» **WRITTEN TASK**
According to the text on public interest AI, what word do people in the UK most associate with AI?

======== TEXT

For many, the focus right now is responding to an onslaught of harms. A researcher who works with artists said that, although artists are typically excited about technology and tools, many feel increasingly sidelined by AI development, as most tools are not made with their vision and needs in mind. An educator told us that teachers are worried about threats to their jobs and how AI tools are impacting learning. A writer said there’s fear that the whole entertainment landscape will change irrevocably because public engagement with their work has already been disrupted by algorithmic recommendations. An indigenous activist is concerned about exploitation, even as they expressed a need for language support.

we lack measures of success which prioritize the needs of communities.

These specific concerns reflect broader trends of mistrust. Despite their proliferation and the many billions of dollars invested in them, today’s AI systems are not as perfect as advertised and yet hard to avoid, as buggy AI systems are increasingly embedded into other technologies like web search. Public trust in AI is eroding in many developed countries even as AI adoption rises. In the UK, for example, the word people most associated with AI is “scary!” If the public is to trust in these technologies, people need more meaningful ways to shape what gets built and how.

While there are a number of organizations working to incorporate public input and impact assessment later in the AI lifecycle, like red-teaming generative AI outputs, there is a gap in the critical early development period when researchers decide what capabilities are worth pursuing. That early development period is primarily determined by the availability of research funding and publication potential, which is often contingent on demonstrations of early success, like promising scores on benchmarks. However, right now we lack measures of success which prioritize the needs of communities, leading to a gap in how the AI research agenda is set.

A new approach to building AI systems in the public interest

We have approached the challenge of incentivizing the development of public interest AI by setting aside the pursuit of “intelligence” as a goal in and of itself and instead pursuing capabilities that are helpful to the public. To do this, we are focusing on the intersection of public priority, global targets for prosperity like the SDGs, and the most promising opportunities for AI interventions.

we can better align AI with the public interest by articulating problems in the language that AI developers are already familiar with.

================
======== STORED RECORDS

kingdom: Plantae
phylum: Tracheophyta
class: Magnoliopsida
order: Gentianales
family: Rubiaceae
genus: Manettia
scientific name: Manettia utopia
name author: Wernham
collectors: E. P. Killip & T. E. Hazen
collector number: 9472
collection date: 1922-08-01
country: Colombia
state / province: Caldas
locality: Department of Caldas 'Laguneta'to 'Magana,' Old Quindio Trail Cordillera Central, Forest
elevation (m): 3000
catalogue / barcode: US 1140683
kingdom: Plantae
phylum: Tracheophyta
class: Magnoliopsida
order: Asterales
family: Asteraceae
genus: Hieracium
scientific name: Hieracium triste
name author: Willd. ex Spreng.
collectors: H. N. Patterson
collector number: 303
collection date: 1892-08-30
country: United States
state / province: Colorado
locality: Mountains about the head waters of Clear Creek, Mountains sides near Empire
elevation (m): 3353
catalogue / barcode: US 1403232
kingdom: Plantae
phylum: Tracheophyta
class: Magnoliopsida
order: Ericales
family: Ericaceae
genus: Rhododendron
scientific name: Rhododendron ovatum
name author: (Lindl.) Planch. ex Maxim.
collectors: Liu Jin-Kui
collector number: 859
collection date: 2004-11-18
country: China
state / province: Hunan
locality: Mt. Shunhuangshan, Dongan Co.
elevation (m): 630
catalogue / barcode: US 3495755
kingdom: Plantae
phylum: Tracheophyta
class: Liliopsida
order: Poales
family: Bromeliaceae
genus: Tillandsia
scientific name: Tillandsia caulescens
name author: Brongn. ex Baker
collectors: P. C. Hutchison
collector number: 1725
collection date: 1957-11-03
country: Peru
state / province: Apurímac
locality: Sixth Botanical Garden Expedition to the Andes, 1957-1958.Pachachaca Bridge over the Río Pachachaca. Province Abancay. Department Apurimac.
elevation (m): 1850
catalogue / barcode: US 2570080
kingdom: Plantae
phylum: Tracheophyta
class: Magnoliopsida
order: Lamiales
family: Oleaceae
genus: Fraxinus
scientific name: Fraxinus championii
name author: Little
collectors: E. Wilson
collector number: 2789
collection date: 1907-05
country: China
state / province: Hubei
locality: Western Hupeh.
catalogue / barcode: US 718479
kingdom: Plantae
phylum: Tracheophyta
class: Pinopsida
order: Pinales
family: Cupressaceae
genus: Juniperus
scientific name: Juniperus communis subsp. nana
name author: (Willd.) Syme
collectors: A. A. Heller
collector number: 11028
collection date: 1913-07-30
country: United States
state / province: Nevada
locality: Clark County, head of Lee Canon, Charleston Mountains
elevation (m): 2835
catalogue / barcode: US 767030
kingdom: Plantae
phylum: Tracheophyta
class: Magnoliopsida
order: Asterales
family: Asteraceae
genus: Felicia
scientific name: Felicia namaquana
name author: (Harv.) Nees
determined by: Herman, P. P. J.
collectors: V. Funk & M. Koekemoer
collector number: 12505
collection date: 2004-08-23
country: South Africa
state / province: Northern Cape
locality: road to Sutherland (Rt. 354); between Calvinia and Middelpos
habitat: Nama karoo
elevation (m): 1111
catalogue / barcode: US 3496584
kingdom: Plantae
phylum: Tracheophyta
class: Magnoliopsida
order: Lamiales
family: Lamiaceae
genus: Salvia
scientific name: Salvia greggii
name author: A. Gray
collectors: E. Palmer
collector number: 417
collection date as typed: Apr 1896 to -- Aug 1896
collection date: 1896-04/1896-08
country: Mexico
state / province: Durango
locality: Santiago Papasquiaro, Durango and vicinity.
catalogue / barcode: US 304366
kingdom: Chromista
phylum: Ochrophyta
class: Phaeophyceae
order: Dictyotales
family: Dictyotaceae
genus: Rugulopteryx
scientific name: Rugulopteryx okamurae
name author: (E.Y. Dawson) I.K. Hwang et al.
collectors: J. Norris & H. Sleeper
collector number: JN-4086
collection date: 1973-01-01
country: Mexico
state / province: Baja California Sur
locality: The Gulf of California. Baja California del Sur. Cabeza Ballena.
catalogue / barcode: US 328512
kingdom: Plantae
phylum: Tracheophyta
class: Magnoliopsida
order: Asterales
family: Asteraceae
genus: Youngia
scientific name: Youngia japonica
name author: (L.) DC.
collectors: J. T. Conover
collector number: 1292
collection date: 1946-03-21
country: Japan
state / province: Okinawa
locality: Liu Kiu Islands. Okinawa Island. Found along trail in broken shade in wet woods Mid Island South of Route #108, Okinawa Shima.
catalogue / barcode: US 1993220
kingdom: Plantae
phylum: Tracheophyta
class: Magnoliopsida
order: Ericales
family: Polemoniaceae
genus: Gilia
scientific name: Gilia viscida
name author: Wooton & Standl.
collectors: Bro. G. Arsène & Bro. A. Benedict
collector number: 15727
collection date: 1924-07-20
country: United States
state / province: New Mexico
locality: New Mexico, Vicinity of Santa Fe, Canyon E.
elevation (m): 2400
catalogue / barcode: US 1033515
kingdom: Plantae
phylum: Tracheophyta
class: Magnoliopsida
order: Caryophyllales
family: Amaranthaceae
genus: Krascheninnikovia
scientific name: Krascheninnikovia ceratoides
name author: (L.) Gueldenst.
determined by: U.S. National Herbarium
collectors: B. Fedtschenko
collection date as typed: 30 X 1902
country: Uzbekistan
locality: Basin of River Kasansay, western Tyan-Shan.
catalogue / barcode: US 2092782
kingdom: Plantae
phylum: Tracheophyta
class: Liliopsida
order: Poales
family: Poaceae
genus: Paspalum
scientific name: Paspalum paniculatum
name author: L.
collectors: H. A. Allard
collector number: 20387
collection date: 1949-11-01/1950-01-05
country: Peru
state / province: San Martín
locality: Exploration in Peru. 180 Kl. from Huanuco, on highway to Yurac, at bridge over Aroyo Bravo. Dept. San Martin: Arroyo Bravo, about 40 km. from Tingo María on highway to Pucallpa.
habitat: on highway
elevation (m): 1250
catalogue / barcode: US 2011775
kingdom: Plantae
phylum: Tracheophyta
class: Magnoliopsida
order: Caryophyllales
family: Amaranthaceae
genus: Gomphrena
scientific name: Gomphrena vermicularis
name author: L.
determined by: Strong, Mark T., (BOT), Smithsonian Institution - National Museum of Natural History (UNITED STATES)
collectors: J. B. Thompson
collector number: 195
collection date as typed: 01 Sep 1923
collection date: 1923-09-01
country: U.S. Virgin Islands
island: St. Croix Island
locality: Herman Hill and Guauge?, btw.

================

» **RESPONSE FOR THIS EXERCISE**
"Scary!"